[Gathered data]
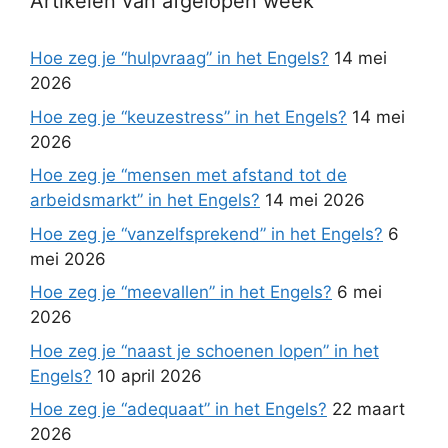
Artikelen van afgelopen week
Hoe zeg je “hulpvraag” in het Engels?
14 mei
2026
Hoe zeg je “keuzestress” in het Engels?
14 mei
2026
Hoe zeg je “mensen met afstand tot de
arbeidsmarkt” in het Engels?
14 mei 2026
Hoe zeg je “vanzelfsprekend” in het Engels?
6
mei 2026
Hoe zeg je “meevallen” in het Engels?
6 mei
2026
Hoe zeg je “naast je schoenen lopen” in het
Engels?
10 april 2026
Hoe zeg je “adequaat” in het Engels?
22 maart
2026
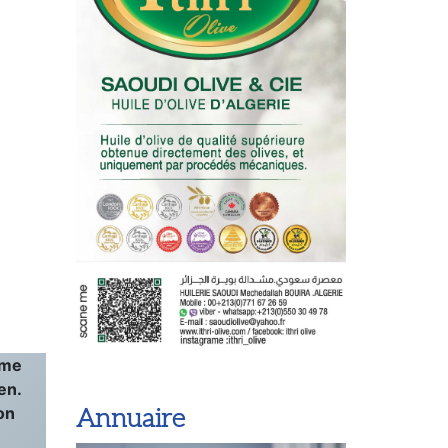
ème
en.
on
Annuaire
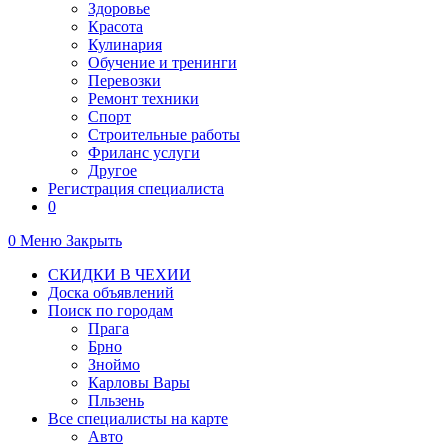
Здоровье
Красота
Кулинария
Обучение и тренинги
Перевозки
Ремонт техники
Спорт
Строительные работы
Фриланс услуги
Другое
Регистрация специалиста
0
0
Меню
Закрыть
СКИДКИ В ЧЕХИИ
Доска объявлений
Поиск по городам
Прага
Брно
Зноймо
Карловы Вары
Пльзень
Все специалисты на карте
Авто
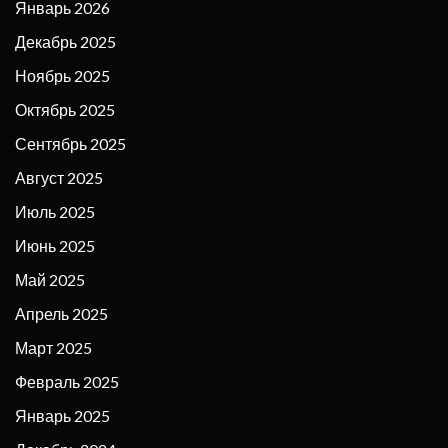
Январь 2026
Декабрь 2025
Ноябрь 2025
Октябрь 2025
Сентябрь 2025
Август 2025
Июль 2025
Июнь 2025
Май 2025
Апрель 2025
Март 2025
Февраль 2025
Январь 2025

§ What you will do: Reproduce the text of all the items above line for line, with no changes. Leave the pictures out of your answer.

§ Finished exercise:
Artikelen van afgelopen week
Hoe zeg je “hulpvraag” in het Engels?
14 mei
2026
Hoe zeg je “keuzestress” in het Engels?
14 mei
2026
Hoe zeg je “mensen met afstand tot de
arbeidsmarkt” in het Engels?
14 mei 2026
Hoe zeg je “vanzelfsprekend” in het Engels?
6
mei 2026
Hoe zeg je “meevallen” in het Engels?
6 mei
2026
Hoe zeg je “naast je schoenen lopen” in het
Engels?
10 april 2026
Hoe zeg je “adequaat” in het Engels?
22 maart
2026
ème
en.
on
Annuaire
Здоровье
Красота
Кулинария
Обучение и тренинги
Перевозки
Ремонт техники
Спорт
Строительные работы
Фриланс услуги
Другое
Регистрация специалиста
0
0
Меню
Закрыть
СКИДКИ В ЧЕХИИ
Доска объявлений
Поиск по городам
Прага
Брно
Зноймо
Карловы Вары
Пльзень
Все специалисты на карте
Авто
Январь 2026
Декабрь 2025
Ноябрь 2025
Октябрь 2025
Сентябрь 2025
Август 2025
Июль 2025
Июнь 2025
Май 2025
Апрель 2025
Март 2025
Февраль 2025
Январь 2025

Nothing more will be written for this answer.